Hoffman, known as much for his incredible feats on a bike as his number of surgeries and injuries from falls off it -- he survived a brush with death in 1993 after taking a serious spill that left him internally bleeding from a ruptured spleen -- continues to ride at age 39. He doesn't so much compete anymore, but does the occasional show, and is, more or less, just enjoying the ride.

"When I first got into this, I thought this was the greatest sport in the world, so I'm surprised it took so long for everyone else to kind of think so," he says. "Every session could be my last, so I just make sure it's pure and it's for fun."

In the meantime, the sport continues to progress with mesmerizing tricks at mind-boggling heights off unfathomable ramps. Britain's Jamie Bestwick continues to dominate all facets of freestyle BMX, a number of Hoffman Bikes team riders, including Kevin Robinson, pull unbelievable new tricks each year, and the sport's future stars, namely New Zealand's Jed Mildon who pulled off a triple backflip in May, are starting their legacies quickly.
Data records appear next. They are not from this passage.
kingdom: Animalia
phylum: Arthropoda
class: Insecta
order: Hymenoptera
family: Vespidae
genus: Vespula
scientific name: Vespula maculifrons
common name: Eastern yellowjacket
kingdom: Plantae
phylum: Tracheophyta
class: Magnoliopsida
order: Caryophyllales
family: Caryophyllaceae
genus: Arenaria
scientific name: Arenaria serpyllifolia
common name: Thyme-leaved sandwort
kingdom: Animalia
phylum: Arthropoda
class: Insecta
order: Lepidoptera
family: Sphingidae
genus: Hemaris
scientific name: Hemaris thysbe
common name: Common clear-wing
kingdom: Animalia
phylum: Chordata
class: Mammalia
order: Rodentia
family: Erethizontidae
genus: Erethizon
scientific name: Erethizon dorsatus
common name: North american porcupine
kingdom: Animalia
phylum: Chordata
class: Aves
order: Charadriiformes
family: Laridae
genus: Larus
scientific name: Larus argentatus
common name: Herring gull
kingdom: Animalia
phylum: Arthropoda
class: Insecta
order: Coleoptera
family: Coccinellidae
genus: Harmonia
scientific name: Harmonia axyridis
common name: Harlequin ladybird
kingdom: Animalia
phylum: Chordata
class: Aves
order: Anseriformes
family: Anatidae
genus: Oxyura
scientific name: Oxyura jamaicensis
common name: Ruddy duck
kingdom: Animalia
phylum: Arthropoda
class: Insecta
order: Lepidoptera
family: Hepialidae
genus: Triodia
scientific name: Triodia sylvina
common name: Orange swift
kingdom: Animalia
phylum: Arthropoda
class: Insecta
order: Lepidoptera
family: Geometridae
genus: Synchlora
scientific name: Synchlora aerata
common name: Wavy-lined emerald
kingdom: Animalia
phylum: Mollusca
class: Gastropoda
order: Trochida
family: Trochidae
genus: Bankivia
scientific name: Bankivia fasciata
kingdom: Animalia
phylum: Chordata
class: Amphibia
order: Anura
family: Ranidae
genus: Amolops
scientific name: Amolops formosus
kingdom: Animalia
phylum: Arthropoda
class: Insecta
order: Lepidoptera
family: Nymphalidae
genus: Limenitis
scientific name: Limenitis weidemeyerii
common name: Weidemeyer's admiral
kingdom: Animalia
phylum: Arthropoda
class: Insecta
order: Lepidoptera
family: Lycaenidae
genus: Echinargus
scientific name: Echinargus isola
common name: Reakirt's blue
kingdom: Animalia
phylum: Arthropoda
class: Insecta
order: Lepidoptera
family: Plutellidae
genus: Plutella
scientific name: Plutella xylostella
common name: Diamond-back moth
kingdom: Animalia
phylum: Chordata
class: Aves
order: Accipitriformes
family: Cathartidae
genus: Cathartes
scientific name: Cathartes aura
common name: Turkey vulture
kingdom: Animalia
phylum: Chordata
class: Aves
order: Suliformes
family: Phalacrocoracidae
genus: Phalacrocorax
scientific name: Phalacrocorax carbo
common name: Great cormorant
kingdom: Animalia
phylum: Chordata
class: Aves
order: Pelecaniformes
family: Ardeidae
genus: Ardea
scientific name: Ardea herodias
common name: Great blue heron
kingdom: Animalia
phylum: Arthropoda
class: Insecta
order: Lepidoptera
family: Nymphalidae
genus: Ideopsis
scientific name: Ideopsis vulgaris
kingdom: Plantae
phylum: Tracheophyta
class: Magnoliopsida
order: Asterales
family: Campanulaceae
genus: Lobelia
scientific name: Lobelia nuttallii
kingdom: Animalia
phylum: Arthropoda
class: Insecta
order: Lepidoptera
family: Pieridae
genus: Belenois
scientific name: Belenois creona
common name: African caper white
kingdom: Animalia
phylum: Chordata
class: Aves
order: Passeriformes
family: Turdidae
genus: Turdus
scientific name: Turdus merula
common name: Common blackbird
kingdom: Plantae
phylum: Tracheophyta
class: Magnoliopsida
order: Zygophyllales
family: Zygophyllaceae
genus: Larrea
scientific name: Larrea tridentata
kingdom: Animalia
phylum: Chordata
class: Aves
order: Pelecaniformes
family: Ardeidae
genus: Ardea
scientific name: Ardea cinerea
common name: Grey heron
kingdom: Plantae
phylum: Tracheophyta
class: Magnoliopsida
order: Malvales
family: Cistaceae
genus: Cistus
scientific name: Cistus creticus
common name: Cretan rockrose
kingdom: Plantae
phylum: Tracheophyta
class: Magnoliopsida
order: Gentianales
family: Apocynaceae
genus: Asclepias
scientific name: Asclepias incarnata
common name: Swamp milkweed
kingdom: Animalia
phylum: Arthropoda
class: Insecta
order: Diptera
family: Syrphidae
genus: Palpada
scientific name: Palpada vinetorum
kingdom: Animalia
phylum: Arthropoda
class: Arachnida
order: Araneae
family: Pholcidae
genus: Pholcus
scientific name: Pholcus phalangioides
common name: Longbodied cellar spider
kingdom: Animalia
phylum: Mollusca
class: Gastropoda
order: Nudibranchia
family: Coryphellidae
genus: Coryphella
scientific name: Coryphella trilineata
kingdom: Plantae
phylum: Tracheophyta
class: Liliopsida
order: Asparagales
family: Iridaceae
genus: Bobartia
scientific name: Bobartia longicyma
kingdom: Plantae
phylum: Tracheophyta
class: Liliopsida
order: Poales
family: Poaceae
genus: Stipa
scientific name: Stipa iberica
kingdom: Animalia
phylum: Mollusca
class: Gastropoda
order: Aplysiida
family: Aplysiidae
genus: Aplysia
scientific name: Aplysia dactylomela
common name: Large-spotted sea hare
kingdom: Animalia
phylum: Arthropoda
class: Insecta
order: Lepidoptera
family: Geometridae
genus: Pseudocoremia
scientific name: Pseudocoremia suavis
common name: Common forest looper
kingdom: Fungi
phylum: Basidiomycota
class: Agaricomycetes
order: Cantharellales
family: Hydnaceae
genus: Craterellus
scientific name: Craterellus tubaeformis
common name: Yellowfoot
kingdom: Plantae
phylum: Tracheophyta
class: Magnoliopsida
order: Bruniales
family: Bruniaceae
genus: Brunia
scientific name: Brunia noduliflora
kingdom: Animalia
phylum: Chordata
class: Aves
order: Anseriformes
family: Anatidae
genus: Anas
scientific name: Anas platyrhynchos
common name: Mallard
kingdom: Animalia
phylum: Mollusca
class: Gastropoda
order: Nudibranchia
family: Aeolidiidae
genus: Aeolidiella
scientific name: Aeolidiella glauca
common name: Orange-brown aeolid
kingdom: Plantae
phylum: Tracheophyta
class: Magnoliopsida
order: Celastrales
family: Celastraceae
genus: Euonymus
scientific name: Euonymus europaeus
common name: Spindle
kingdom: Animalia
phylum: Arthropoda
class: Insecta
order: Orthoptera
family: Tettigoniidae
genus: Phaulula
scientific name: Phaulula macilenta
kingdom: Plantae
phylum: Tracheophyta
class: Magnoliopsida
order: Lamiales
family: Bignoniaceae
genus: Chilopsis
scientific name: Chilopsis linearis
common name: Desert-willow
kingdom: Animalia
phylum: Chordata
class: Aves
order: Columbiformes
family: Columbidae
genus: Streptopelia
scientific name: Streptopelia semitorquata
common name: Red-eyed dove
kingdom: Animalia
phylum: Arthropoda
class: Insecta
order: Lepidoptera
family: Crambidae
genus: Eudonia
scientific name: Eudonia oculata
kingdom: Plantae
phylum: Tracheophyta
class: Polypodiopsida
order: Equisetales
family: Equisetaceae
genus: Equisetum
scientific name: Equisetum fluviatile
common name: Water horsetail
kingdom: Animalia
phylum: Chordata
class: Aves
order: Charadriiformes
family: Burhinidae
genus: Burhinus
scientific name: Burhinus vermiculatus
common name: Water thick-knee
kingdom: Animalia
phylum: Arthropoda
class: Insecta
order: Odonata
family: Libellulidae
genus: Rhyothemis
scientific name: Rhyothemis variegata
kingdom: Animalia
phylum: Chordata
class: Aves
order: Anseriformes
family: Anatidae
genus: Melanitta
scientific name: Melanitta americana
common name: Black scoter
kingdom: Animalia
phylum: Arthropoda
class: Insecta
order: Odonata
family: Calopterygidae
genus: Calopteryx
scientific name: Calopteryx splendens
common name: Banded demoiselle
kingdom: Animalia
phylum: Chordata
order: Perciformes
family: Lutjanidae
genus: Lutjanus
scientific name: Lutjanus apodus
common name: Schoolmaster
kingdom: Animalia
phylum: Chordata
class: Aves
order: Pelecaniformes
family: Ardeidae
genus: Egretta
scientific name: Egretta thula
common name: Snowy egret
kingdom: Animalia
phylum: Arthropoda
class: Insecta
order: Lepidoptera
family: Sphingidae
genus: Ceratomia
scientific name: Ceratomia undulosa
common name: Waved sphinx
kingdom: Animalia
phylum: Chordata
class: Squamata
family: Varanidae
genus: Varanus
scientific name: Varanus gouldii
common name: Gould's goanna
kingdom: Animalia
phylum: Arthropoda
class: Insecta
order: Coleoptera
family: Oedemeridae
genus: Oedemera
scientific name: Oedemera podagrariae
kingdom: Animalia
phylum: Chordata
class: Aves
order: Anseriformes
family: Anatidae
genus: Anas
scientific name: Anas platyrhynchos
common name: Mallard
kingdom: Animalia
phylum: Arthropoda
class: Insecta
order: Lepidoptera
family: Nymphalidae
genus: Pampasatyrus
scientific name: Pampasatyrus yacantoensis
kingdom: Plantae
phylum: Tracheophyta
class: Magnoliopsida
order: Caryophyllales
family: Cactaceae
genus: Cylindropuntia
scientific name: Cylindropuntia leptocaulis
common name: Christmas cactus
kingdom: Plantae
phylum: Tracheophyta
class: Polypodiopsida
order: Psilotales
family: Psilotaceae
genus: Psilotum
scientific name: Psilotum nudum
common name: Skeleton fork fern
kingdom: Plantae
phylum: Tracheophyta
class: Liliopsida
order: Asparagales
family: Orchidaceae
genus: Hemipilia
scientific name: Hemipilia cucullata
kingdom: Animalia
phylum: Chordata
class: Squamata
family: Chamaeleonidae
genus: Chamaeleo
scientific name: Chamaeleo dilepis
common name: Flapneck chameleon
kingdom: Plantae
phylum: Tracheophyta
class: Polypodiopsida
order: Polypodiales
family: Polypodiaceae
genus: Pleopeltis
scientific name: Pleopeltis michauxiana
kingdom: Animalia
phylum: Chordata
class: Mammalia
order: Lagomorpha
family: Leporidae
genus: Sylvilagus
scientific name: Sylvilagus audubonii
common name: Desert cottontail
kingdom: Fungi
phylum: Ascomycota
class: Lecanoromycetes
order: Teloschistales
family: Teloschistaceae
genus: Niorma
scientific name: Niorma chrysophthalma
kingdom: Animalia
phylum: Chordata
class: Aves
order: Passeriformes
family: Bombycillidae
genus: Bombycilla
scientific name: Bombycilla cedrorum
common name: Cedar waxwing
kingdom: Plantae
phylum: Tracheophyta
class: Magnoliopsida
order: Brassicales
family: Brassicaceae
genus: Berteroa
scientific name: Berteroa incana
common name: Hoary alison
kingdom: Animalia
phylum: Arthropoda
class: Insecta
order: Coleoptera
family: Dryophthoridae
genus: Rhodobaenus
BMX Racing has also stuck around and done well, too. Though it is not an event in the X Games, since 2008 it has been a summer Olympic sport, and will compete next at the 2012 Games in London. The other BMX Olympic news is that as of April, there has been talk of adding freestyle to the 2016 Games in Rio De Janeiro.

In the interim, younger riders' ability to learn and achieve new tricks at places like Camp Woodward, a sports camp in Woodward, Pa., with an emphasis on action sports, has also created rapid progression within the sport. Rather than dreaming up performing a backflip and learning on thrift store mattresses, as Hoffman did, riders have the opportunity to grasp dangerous maneuvers and experiment with new ones in foam pits. The expansion of the sport and Woodward's popularity has led the camp to open three more locations, one in California, another in Colorado, and most recently one in Beijing.

"Without a doubt, it has led to progression in terms of what is possible on a bike," McCoy says. "Things will continue to get crazier. Tricks will get more advanced. The next year, harder stuff will be done than the year before."

"That's the beauty of what we do," says Hoffman. "It's sport as art. It's just a wide-open canvas and it's only limited by your imagination. It's completely contingent on whoever is holding onto the handlebars and dreaming. Who knows what people will be dreaming up tomorrow?"